We pay for the food, $94.86, which seems like a lot, and is probably more than I used to spend on food in six months. The checkout clerk is a man and is not interested in cute little girls; a good thing to remember?avoid motherly-seeming checkers.

Back at our place, I stow away the foods, I cook, we eat. She stays with me while I prepare the meal, watching, on a chair. Since I took her, we have not been out of sight of each other. We even leave the bathroom door open. A bit like life in an African village. I cut up her fish and squoosh her potato up with butter and salt. She seems unfamiliar with any implement other than a spoon. I suspect finger foods and cereal have constituted the bulk of her diet, when she got a diet at all. I demonstrate the use of the fork, and she imitates me. She eats slowly and finishes every bit on her plate. Ice cream seems to be a revelation. She finishes a scoop, and when I ask her if she wants more, she nods solemnly.

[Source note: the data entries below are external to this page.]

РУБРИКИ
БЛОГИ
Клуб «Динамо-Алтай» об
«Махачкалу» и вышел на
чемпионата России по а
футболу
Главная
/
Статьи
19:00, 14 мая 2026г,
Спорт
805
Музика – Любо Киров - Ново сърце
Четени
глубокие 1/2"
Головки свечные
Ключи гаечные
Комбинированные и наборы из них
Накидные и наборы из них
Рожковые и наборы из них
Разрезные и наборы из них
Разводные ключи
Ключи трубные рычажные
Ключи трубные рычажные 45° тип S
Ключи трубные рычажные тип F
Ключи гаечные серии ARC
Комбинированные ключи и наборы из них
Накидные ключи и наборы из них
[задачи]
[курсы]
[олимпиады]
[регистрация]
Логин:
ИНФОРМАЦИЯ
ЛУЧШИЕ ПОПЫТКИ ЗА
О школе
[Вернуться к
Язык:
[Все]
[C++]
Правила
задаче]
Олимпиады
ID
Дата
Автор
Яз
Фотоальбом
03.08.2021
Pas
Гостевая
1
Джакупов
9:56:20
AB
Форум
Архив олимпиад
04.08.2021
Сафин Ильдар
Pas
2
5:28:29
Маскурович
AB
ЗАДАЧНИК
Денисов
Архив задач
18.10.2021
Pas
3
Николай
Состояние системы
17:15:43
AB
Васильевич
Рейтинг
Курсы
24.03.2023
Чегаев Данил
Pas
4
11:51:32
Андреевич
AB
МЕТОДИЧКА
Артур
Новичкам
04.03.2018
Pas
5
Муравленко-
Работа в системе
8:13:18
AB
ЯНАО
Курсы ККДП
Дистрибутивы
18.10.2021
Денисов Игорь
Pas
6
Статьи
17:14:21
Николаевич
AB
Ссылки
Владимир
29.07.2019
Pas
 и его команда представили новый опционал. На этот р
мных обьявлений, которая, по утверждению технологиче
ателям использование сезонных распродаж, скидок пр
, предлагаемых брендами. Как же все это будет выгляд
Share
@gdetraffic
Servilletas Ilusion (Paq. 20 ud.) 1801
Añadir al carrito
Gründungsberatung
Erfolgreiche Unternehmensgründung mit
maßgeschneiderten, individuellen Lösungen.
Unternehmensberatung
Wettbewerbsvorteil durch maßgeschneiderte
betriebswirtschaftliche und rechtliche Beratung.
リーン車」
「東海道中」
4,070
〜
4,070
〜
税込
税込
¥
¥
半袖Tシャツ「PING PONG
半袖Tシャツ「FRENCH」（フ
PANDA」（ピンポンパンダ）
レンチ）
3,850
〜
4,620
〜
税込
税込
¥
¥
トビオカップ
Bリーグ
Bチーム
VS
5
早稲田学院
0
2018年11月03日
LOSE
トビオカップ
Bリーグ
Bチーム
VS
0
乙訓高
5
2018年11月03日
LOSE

After dinner, I wash up and I place her on a chair and show her how to dry and put the dishes on the wooden dish rack. While I wash, I sing a little song the Olo women sing when they pound karite nuts. The words are quite naughty, as might be expected in a song associated with a process that involves thrusting a long thick pestle into a deep mortar about a million times. It has an almost infinite number of verses; I suppose I learned a few hundred in my time there. I often run through them in my head at work, as I have found nothing better to pass the time during a necessary but tedious occupation. I work as a medical records clerk, a job that compares in many ways to pounding karite nuts.

The child drops a cup on the floor with a clatter. I stoop to retrieve it and I see that she has thrown her arms over her head and is cringing, bent-kneed, awaiting the blow. I approach her carefully, speaking softly. I tell her it doesn’t matter, it’s just a cup, the handle has broken off, but we can use it as a flowerpot. I rummage an avocado pit from the trash and suspend it by toothpicks in the cup. I let her fill the cup with water. I describe how the new avocado tree will grow, and how it will be her tree. She lets me stroke her hair and hug her, although she’s stiff in my arms, like a store mannequin.

There is a scratching at the door. I open it and Jake strolls in, as if he owns the place, which in a sense he does. I put the broiling pan on the floor and he licks the fish grease out of it and then goes over to the child and licks her hands and face. She grins. This is the only situation in which she smiles, a tiny sunrise. I get out a ginger snap and give it to her. She feeds Jake. I kneel down beside the two of them and hug Jake and the child together.